Testo del documento:
⟨

La sentenza emessa ieri dalla Corte di giustizia europea in materia di concessioni balneari parla chiaro: per riformare la gestione del demanio marittimo e decidere il futuro delle imprese che vi sorgono sopra, il governo italiano dovrà individuare la strada per poter valutare “caso per caso”, a livello territoriale, la disponibilità della risorsa spiaggia, ma senza potersi esimere dal riassegnare i titoli tramite gare pubbliche alla loro scadenza. È questo l’aspetto più rilevante dell’articolata pronuncia emessa dal giudice lussemburghese, chiamato dal Tar di Lecce a esprimersi su nove quesiti in merito all’applicabilità della direttiva europea Bolkestein sulle concessioni balneari.
Dopo che ieri abbiamo fornito un primo riassunto sulle decisioni del giudice, in questo articolo riassumeremo più nel dettaglio i contenuti delle ventiquattro pagine di sentenza e le risposte a tutti i quesiti sottoposti dal Tar.

⟩

Istruzioni di lavoro:
• A. Riassumi in forma più breve il paragrafo dell'articolo sulle concessioni balneari che comincia con "La sentenza emessa ieri". Mantieni i fatti principali.
• B. In base all'articolo sulle concessioni balneari, stabilisci se le affermazioni (i), (ii) e (iii) sono corrette. Per ciascuna rispondi sì o no e cita le parole del testo che lo dimostrano.
(i) La Corte di giustizia europea si è pronunciata su richiesta del Tar di Lecce.
(ii) Secondo la sentenza, il governo italiano potrà evitare le gare pubbliche alla scadenza dei titoli.
(iii) La sentenza è lunga ventiquattro pagine.
• C. Prosegui l'articolo sulla sentenza relativa alle concessioni balneari, partendo subito dopo la sua ultima frase.

Materiale fornito:

⟨

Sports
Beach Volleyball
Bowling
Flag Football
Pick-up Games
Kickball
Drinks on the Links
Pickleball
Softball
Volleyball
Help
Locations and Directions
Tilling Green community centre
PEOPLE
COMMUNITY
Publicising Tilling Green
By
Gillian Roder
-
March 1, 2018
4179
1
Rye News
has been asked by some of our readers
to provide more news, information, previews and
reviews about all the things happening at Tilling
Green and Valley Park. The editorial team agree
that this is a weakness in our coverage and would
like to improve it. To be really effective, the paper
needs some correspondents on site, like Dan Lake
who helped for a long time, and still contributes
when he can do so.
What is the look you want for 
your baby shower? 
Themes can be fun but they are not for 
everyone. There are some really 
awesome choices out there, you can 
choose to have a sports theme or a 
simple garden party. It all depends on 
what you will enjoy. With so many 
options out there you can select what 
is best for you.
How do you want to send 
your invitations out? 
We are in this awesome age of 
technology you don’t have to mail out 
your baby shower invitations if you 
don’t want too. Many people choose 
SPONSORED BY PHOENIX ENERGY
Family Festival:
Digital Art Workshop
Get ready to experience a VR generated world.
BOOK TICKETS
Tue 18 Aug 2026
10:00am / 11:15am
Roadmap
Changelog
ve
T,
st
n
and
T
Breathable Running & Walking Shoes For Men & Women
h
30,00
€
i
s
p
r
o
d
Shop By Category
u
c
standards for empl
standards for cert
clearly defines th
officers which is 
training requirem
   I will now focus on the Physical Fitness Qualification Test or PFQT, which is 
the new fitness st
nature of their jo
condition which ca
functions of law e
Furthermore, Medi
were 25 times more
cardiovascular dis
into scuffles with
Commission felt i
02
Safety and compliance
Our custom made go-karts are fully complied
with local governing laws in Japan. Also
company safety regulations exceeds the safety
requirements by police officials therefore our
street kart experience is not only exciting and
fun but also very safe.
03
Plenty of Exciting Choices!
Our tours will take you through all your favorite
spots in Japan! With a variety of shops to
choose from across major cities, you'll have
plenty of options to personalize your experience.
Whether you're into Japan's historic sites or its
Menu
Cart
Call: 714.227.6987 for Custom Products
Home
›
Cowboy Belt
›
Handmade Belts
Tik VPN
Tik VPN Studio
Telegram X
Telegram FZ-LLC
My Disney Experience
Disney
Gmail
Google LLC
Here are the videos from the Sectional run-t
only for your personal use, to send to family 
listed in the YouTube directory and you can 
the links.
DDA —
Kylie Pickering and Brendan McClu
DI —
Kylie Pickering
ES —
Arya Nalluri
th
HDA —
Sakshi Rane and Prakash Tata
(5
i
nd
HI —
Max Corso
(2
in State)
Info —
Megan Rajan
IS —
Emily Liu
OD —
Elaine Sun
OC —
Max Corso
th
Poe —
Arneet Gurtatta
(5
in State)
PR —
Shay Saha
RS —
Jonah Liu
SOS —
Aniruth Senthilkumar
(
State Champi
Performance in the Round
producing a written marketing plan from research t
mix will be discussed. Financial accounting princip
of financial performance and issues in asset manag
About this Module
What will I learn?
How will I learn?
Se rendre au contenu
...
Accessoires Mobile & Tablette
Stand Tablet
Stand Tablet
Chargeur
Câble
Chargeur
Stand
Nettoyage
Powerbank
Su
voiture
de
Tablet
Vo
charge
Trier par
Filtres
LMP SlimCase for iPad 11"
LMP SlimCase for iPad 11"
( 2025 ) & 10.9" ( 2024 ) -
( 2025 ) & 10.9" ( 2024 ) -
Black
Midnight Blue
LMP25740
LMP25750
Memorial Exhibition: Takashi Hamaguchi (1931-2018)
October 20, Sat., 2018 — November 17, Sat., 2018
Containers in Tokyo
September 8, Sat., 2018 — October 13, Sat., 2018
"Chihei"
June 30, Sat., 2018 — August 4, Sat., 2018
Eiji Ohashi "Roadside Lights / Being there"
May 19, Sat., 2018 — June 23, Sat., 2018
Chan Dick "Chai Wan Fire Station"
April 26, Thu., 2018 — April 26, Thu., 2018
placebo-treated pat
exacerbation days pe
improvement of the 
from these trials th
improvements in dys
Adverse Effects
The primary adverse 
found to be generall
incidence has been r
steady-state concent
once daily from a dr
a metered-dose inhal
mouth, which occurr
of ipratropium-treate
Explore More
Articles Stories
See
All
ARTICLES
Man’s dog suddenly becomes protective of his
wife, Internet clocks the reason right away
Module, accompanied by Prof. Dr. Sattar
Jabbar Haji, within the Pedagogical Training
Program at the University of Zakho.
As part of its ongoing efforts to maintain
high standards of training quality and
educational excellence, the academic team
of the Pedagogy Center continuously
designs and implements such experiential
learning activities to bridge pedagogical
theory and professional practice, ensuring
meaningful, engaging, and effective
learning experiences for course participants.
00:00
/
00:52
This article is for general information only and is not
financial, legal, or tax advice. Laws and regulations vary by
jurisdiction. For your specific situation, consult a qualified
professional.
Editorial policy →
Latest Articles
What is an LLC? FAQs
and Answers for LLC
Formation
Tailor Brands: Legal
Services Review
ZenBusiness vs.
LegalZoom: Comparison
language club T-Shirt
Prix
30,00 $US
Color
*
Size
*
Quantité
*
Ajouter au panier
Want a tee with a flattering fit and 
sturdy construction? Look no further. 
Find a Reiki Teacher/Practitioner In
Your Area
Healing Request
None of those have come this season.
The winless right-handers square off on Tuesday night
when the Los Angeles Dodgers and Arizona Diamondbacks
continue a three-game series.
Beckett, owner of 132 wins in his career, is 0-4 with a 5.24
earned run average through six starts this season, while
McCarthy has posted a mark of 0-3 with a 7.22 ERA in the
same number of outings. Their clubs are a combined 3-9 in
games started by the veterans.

⟩

Soluzioni degli esercizi:
• A. Ieri la Corte di giustizia europea ha emesso un'articolata sentenza sulle concessioni balneari. Il Tar di Lecce le aveva sottoposto nove quesiti sull'applicabilità della direttiva Bolkestein. Il punto più rilevante riguarda la riforma della gestione del demanio marittimo e il futuro delle imprese che vi sorgono. Il governo italiano dovrà trovare il modo di valutare "caso per caso", a livello territoriale, la disponibilità della risorsa spiaggia. Alla scadenza dei titoli, però, dovrà comunque riassegnarli tramite gare pubbliche.

• B.
(i) Sì: "chiamato dal Tar di Lecce a esprimersi su nove quesiti".
(ii) No: "senza potersi esimere dal riassegnare i titoli tramite gare pubbliche alla loro scadenza".
(iii) Sì: "i contenuti delle ventiquattro pagine di sentenza".

• C.
La direttiva Bolkestein si applica alle concessioni balneari: stop ai rinnovi automatici, sì alle gare
Il primo aspetto chiarito dalla Corte Ue (punti 39-41) riguarda l’applicabilità stessa della direttiva europea Bolkestein alle concessioni balneari. Il Tar di Lecce l’aveva messa in dubbio, in quanto la stessa Bolkestein prevederebbe l’esclusione per le concessioni che non presentino un “interesse transfrontaliero certo“, ovvero tale per cui ci sia una rilevanza economica che superi i confini nazionali. Ebbene, la Corte Ue ha smentito questa tesi affermando che «l’articolo 12, paragrafi 1 e 2, di detta direttiva deve essere interpretato nel senso che esso non si applica unicamente alle concessioni di occupazione del demanio marittimo che presentano un interesse transfrontaliero certo».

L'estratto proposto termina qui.